Subject: Re: Why not change disk naming?
To: None <current-users@netbsd.org>
From: Kip Rugger <rugger@pangea.ca>
List: current-users
Date: 12/28/2001 15:53:17
>Yes, I know that you only suggested being like FreeBSD. But, for
>one thing, I don't think their system is particularly more useful
>than ours and, for a second thing, I think if you're going to go for
>more utility, you might as well go all the way.
>
>Note that just making this "like FreeBSD" is somewhat distasteful to
>those of us not using PC hardware. The current system makes for
>short-to-type and perfectly clear ames on most of our ports
>(certainly most that I've used). And there're none of these stupid
>differences between disk labels and MBR labels.
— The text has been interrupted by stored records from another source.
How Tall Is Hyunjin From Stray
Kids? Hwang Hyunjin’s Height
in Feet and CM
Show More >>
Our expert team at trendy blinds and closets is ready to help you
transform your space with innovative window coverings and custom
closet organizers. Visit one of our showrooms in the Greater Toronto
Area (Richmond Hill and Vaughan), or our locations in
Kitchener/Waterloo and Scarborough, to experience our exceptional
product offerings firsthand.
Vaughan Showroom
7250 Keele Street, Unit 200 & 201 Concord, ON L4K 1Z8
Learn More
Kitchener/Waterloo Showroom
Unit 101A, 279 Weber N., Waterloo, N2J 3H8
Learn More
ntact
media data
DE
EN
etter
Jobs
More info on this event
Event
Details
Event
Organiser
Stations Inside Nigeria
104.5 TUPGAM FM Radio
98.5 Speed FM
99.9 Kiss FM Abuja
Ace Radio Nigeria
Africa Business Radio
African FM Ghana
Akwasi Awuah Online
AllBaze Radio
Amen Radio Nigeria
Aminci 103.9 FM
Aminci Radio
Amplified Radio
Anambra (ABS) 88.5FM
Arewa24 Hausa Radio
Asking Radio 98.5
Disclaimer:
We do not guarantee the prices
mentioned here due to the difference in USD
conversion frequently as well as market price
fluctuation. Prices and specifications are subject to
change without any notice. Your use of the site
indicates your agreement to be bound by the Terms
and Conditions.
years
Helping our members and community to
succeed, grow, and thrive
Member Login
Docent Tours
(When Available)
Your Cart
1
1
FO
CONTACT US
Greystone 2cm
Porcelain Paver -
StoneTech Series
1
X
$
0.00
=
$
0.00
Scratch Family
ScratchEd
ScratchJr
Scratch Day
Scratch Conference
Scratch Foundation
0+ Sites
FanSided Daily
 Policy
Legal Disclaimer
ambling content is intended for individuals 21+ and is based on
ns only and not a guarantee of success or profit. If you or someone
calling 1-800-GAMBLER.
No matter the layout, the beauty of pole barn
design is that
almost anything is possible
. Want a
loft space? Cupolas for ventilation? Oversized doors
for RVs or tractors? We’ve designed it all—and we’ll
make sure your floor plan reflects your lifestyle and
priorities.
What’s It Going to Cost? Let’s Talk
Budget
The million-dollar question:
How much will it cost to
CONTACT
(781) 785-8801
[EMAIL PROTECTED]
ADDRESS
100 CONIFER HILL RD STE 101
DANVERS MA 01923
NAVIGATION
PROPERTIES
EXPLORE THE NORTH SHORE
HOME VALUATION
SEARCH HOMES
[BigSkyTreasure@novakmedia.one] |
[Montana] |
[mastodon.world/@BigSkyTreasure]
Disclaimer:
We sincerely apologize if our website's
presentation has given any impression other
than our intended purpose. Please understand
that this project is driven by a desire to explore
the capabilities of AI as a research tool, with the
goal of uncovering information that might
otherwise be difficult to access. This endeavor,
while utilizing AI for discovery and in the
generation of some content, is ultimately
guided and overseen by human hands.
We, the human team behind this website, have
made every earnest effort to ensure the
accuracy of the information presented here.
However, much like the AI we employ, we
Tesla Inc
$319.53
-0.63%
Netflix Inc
That's a
>PC-hardware-sucks problem, not a software problem.
>
>(By which I mean, I'd be kind of irked if my user experience on
>macppc, mac68k, and sparc was changed just to satisfy a few people
>using i386.)


I am totally in accord with these sentiments.  My `universe' includes
macppc *AND* the dreaded i386.  I don't want the macppc port corrupted
by i386 `fixes'.  Or vice versa.

As author of PR 7950, dated Jul 1999, I supplied a patch to have
the kernel construct a BSD disklabel from the MBR&c stuff, *in the
absence of a NetBSD label*.  What the patch effectively said was:
``don't ever run disklabel(1), let the kernel build it every
time you boot from an MBR disk on i386.  Let it find your extended
or changed partitions, just as *choke* DOS would.''

http://www.NetBSD.org/cgi-bin/query-pr-single.pl?number=7950

In other words, the concept is that the MBR stuff is authoritative
in the i386 world *in absence of a BSD label*, and that the BSD
label should be constructed at boot time.  Stated a bit differently,
you shouldn't have to supply redundant, and possibly conflicting,
information for the partition table.  Just use the MBR on i386.  Period.